◆ **TASK GOAL**: Each entry must be output once more without any change.

==*==

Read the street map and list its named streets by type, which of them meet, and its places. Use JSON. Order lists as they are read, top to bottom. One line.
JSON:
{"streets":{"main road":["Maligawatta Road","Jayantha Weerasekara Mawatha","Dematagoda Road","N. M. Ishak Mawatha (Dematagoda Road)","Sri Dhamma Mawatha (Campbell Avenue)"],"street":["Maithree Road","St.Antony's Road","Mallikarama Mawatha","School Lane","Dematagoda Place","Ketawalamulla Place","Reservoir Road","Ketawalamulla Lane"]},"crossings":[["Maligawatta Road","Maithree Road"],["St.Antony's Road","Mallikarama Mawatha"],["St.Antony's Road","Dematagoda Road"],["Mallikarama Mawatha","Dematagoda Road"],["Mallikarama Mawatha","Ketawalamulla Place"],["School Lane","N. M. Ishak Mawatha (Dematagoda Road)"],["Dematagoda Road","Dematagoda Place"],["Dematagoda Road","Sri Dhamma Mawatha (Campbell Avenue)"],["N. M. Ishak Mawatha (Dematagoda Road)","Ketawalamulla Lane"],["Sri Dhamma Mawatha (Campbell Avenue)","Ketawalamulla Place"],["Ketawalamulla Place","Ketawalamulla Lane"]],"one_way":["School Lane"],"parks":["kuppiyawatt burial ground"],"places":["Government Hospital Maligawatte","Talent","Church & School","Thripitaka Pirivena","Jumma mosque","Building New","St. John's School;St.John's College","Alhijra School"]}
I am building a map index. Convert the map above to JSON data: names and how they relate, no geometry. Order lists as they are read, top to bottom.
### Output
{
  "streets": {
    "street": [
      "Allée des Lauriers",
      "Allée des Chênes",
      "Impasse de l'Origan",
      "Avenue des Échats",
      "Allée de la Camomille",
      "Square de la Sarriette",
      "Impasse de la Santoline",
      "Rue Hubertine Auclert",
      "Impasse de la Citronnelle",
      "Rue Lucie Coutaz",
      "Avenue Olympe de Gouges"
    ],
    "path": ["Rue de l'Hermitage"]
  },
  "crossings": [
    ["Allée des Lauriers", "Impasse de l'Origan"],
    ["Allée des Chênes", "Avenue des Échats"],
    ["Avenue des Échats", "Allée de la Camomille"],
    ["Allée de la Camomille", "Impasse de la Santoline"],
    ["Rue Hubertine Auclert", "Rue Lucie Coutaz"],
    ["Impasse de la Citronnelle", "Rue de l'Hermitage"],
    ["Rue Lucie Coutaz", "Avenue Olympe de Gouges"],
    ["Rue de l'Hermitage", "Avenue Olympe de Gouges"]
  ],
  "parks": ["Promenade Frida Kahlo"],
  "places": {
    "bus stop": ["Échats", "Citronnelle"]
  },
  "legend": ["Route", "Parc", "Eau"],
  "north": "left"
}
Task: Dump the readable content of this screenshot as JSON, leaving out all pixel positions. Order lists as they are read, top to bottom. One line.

==*==

◆ **WRITTEN SOLUTION**:
Read the street map and list its named streets by type, which of them meet, and its places. Use JSON. Order lists as they are read, top to bottom. One line.
JSON:
{"streets":{"main road":["Maligawatta Road","Jayantha Weerasekara Mawatha","Dematagoda Road","N. M. Ishak Mawatha (Dematagoda Road)","Sri Dhamma Mawatha (Campbell Avenue)"],"street":["Maithree Road","St.Antony's Road","Mallikarama Mawatha","School Lane","Dematagoda Place","Ketawalamulla Place","Reservoir Road","Ketawalamulla Lane"]},"crossings":[["Maligawatta Road","Maithree Road"],["St.Antony's Road","Mallikarama Mawatha"],["St.Antony's Road","Dematagoda Road"],["Mallikarama Mawatha","Dematagoda Road"],["Mallikarama Mawatha","Ketawalamulla Place"],["School Lane","N. M. Ishak Mawatha (Dematagoda Road)"],["Dematagoda Road","Dematagoda Place"],["Dematagoda Road","Sri Dhamma Mawatha (Campbell Avenue)"],["N. M. Ishak Mawatha (Dematagoda Road)","Ketawalamulla Lane"],["Sri Dhamma Mawatha (Campbell Avenue)","Ketawalamulla Place"],["Ketawalamulla Place","Ketawalamulla Lane"]],"one_way":["School Lane"],"parks":["kuppiyawatt burial ground"],"places":["Government Hospital Maligawatte","Talent","Church & School","Thripitaka Pirivena","Jumma mosque","Building New","St. John's School;St.John's College","Alhijra School"]}
I am building a map index. Convert the map above to JSON data: names and how they relate, no geometry. Order lists as they are read, top to bottom.
### Output
{
  "streets": {
    "street": [
      "Allée des Lauriers",
      "Allée des Chênes",
      "Impasse de l'Origan",
      "Avenue des Échats",
      "Allée de la Camomille",
      "Square de la Sarriette",
      "Impasse de la Santoline",
      "Rue Hubertine Auclert",
      "Impasse de la Citronnelle",
      "Rue Lucie Coutaz",
      "Avenue Olympe de Gouges"
    ],
    "path": ["Rue de l'Hermitage"]
  },
  "crossings": [
    ["Allée des Lauriers", "Impasse de l'Origan"],
    ["Allée des Chênes", "Avenue des Échats"],
    ["Avenue des Échats", "Allée de la Camomille"],
    ["Allée de la Camomille", "Impasse de la Santoline"],
    ["Rue Hubertine Auclert", "Rue Lucie Coutaz"],
    ["Impasse de la Citronnelle", "Rue de l'Hermitage"],
    ["Rue Lucie Coutaz", "Avenue Olympe de Gouges"],
    ["Rue de l'Hermitage", "Avenue Olympe de Gouges"]
  ],
  "parks": ["Promenade Frida Kahlo"],
  "places": {
    "bus stop": ["Échats", "Citronnelle"]
  },
  "legend": ["Route", "Parc", "Eau"],
  "north": "left"
}
Task: Dump the readable content of this screenshot as JSON, leaving out all pixel positions. Order lists as they are read, top to bottom. One line.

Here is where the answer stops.